* **WHAT TO WORK ON**: Please repeat the entries word for word and keep the images out.
* * * * * * *
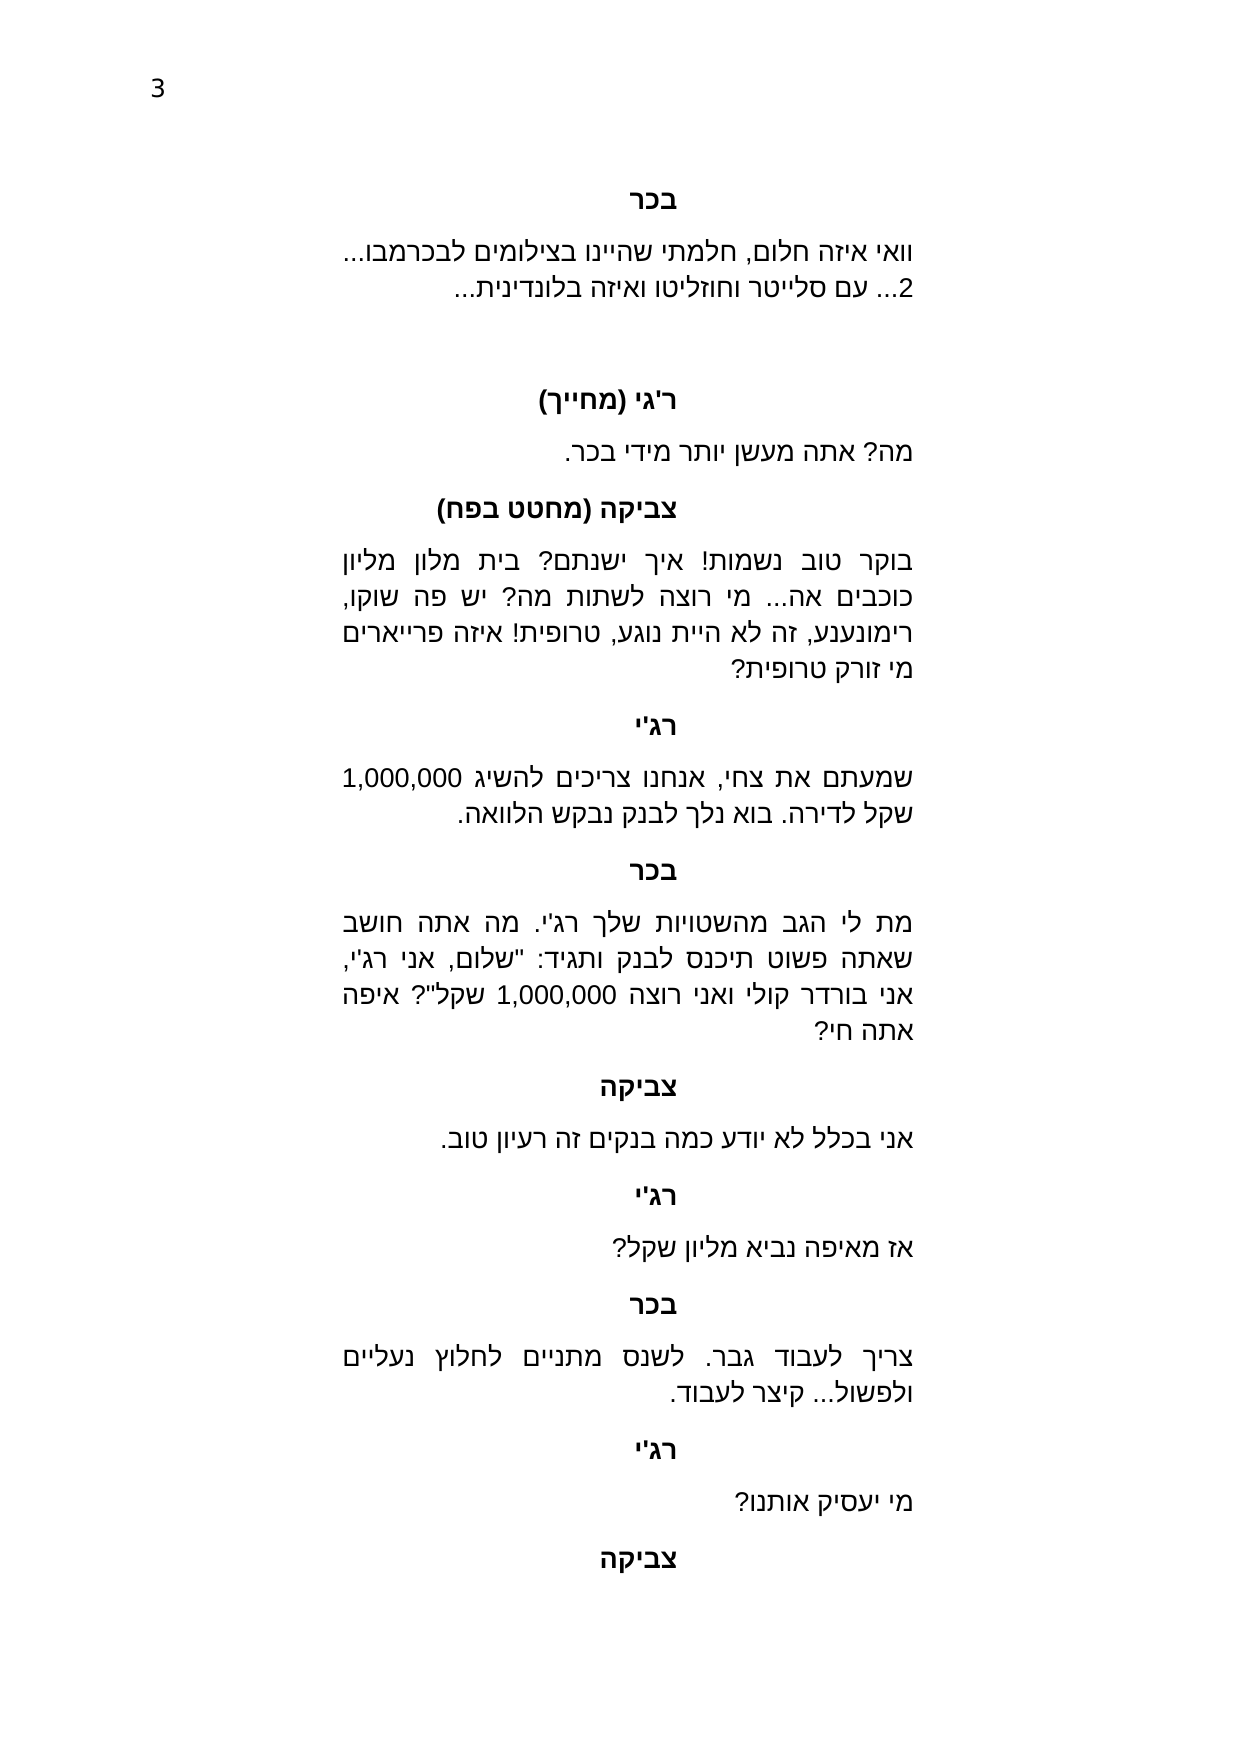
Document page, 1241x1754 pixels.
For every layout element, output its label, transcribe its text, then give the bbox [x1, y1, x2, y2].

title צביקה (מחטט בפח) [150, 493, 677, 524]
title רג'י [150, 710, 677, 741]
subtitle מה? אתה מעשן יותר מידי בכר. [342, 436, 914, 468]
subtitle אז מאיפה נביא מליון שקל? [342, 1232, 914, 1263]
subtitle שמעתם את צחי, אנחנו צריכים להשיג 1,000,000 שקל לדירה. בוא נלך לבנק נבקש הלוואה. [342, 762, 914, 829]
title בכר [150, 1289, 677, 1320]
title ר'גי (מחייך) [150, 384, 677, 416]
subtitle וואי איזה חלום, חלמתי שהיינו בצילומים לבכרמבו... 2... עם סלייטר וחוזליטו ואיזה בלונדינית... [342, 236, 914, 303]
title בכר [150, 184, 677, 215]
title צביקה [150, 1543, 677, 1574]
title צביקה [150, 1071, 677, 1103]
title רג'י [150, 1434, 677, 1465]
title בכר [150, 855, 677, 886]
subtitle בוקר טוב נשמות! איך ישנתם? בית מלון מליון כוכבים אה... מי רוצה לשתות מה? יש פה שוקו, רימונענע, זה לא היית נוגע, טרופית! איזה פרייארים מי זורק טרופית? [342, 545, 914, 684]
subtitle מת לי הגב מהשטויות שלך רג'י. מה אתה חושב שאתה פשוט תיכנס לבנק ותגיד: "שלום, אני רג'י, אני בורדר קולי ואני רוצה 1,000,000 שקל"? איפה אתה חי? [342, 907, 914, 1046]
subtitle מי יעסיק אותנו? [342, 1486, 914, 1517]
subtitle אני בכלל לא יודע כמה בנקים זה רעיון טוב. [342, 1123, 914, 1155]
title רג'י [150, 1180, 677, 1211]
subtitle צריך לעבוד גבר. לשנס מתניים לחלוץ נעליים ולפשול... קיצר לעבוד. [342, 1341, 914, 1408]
* * * * * * *
* **WRITTEN ANSWER**:
Document page, 1241x1754 pixels.
For every layout element, output its label, transcribe its text, then give the bbox [x1, y1, x2, y2].

title צביקה (מחטט בפח) [150, 493, 677, 524]
title רג'י [150, 710, 677, 741]
subtitle מה? אתה מעשן יותר מידי בכר. [342, 436, 914, 468]
subtitle אז מאיפה נביא מליון שקל? [342, 1232, 914, 1263]
subtitle שמעתם את צחי, אנחנו צריכים להשיג 1,000,000 שקל לדירה. בוא נלך לבנק נבקש הלוואה. [342, 762, 914, 829]
title בכר [150, 1289, 677, 1320]
title ר'גי (מחייך) [150, 384, 677, 416]
subtitle וואי איזה חלום, חלמתי שהיינו בצילומים לבכרמבו... 2... עם סלייטר וחוזליטו ואיזה בלונדינית... [342, 236, 914, 303]
title בכר [150, 184, 677, 215]
title צביקה [150, 1543, 677, 1574]
title צביקה [150, 1071, 677, 1103]
title רג'י [150, 1434, 677, 1465]
title בכר [150, 855, 677, 886]
subtitle בוקר טוב נשמות! איך ישנתם? בית מלון מליון כוכבים אה... מי רוצה לשתות מה? יש פה שוקו, רימונענע, זה לא היית נוגע, טרופית! איזה פרייארים מי זורק טרופית? [342, 545, 914, 684]
subtitle מת לי הגב מהשטויות שלך רג'י. מה אתה חושב שאתה פשוט תיכנס לבנק ותגיד: "שלום, אני רג'י, אני בורדר קולי ואני רוצה 1,000,000 שקל"? איפה אתה חי? [342, 907, 914, 1046]
subtitle מי יעסיק אותנו? [342, 1486, 914, 1517]
subtitle אני בכלל לא יודע כמה בנקים זה רעיון טוב. [342, 1123, 914, 1155]
title רג'י [150, 1180, 677, 1211]
subtitle צריך לעבוד גבר. לשנס מתניים לחלוץ נעליים ולפשול... קיצר לעבוד. [342, 1341, 914, 1408]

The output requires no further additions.